WHAT TO DO
1/ In the passage on western Anatolia, in which region of Türkiye are the three study sites located?
2/ Please extract the stretch of the records from the line containing "What is the smallest value displayed?" through the end of the records, leaving out the pictures.

TEXT FOR ANALYSIS
Palaeoenvironmental data from southwest Türkiye are similarly complex. A drop in δ¹³C values from speleothem Ko-1 in Kocain Cave, Antalya, between c. 2260 and 2180 bc has been interpreted as evidence for the onset of colder winters resulting in less rainfall⁶⁰. A recent reanalysis of Ko-1 questions this interpretation, however, demonstrating that δ¹³C values are more closely associated with regional fluctuations in effective-moisture/vegetation cover than winter temperature⁶¹. Speleothem δ¹³C values are negatively correlated with vegetation cover, which is enhanced by greater effective-moisture^61,62. The drop in δ¹³C values in Ko-1 may therefore indicate wetter climatic conditions around 2200 BC.

Archaeobotanical evidence for the impacts of the 4.2 ka event has been sought at Troy. Stable carbon isotope values of barley grains from Troy IV (c. 2200/2150–1950 bc) predominantly fall between c. 16.5 and 18‰⁶³, consistent with grains of modern barley grown under conditions of moderate to low water availability^12,14. The average value of barley grains from Troy IV is c. 0.5‰ lower than those from Troy II (c. 2500–2350 bc), indicating slightly drier growing conditions in the later period. Whether or not this is indicative of drier climatic conditions is, however, ambiguous. Isotopic evidence suggests that barley fulfilled flexible roles within the prehistoric Aegean, variously cultivated on drier soils and/or those receiving both more or less anthropogenic soil enrichment than wheat based on site-specific arable landscapes and farming systems^{14,64,65,66,67,68,69}. The slightly drier growing conditions of barley in Troy IV than Troy II may simply reflect its cultivation on different plots in the later period resulting from flexible patterns of land use.

Palaeoenvironmental data from western Anatolia thus align with datasets across the eastern Mediterranean documenting the gradual onset of more arid climatic conditions across the mid-late Holocene transition. Archaeological developments during this period suggest that farmers successfully adapted agricultural production to a drier climate, facilitating small-scale urbanisation and polity formation. Issues with chronological resolution, conflicting evidence from different proxies and regional environmental variability between available datasets spanning 2300–1900 bc mean that the impacts of the 4.2 ka event in western Anatolia remain unclear, despite the widespread disruptions to settlements visible around this time.

The study sites

We analysed archaeobotanical remains from the EB I–II to MBA occupations of three sites in the Izmir region of western Türkiye (Fig. 1). These datasets provided a focussed case study into agricultural production within a single region across the mid-late Holocene transition. Below, we outline the key archaeological remains from each of our study sites.

Figure 1

The locations of the sites in our study.

Liman Tepe

Liman Tepe is a settlement mound located on a peninsula in the Iskele quarter of Urla in the southwest coast of the Gulf of Izmir (Fig. 1). In situ evidence for occupation at the site spans the Middle Chalcolithic until after the end of the Bronze Age^38,70.

[Chart-based quiz items]
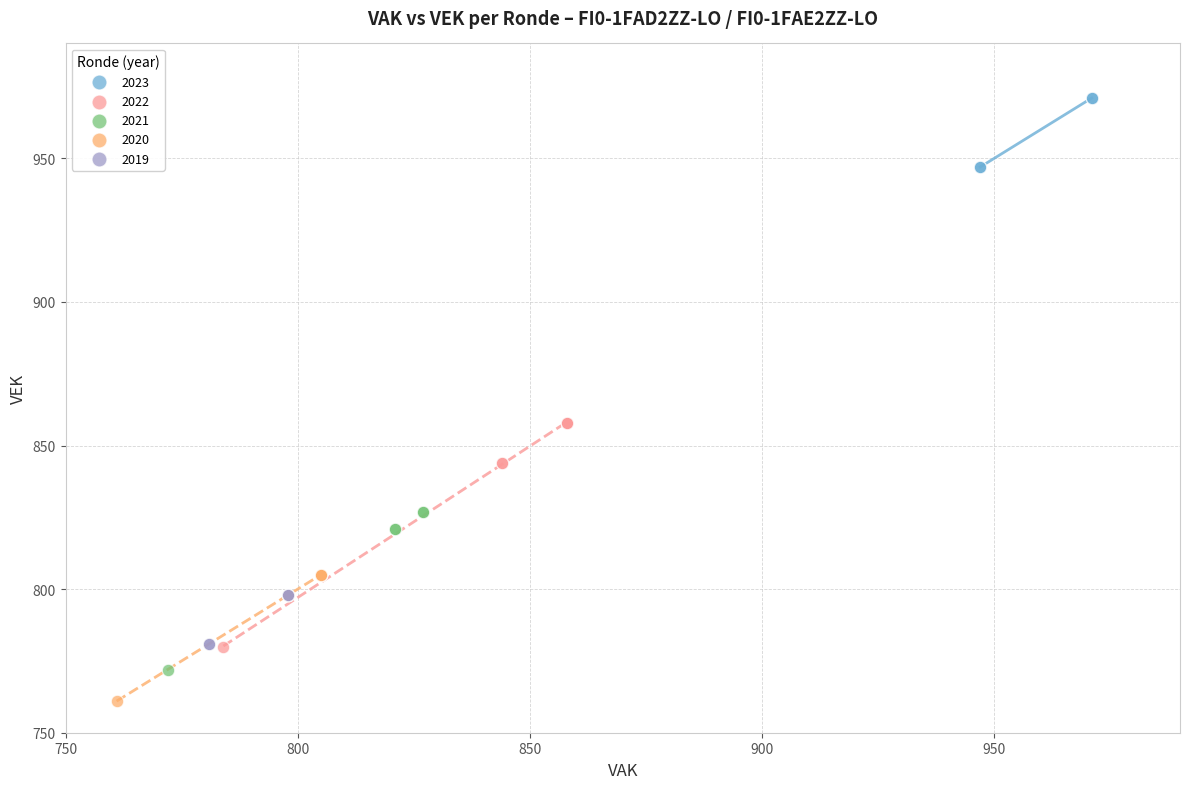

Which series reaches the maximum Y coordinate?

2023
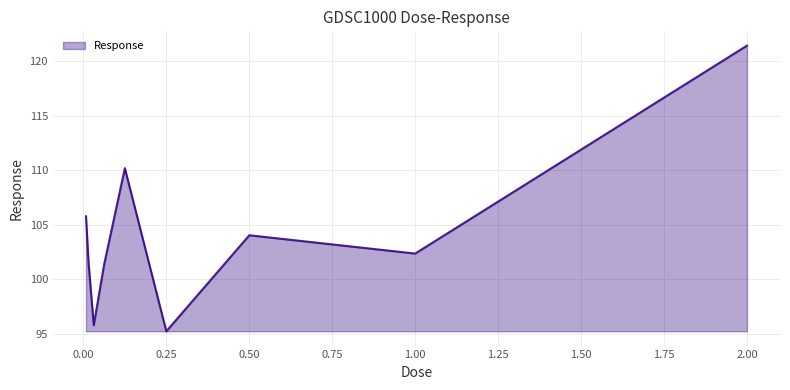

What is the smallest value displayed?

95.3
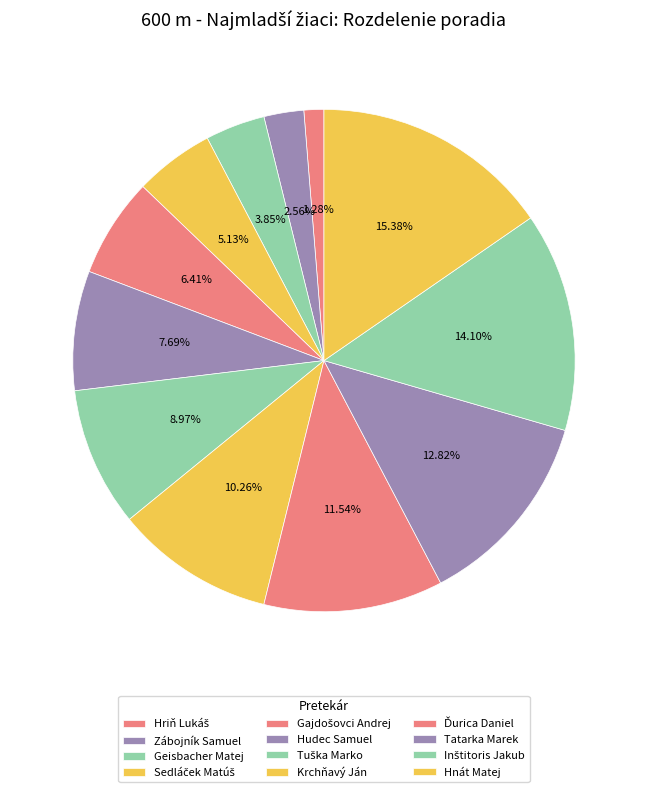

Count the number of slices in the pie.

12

SOLUTIONS BY TASK
1/ The Izmir region of western Türkiye.

2/
What is the smallest value displayed?

95.3

Count the number of slices in the pie.

12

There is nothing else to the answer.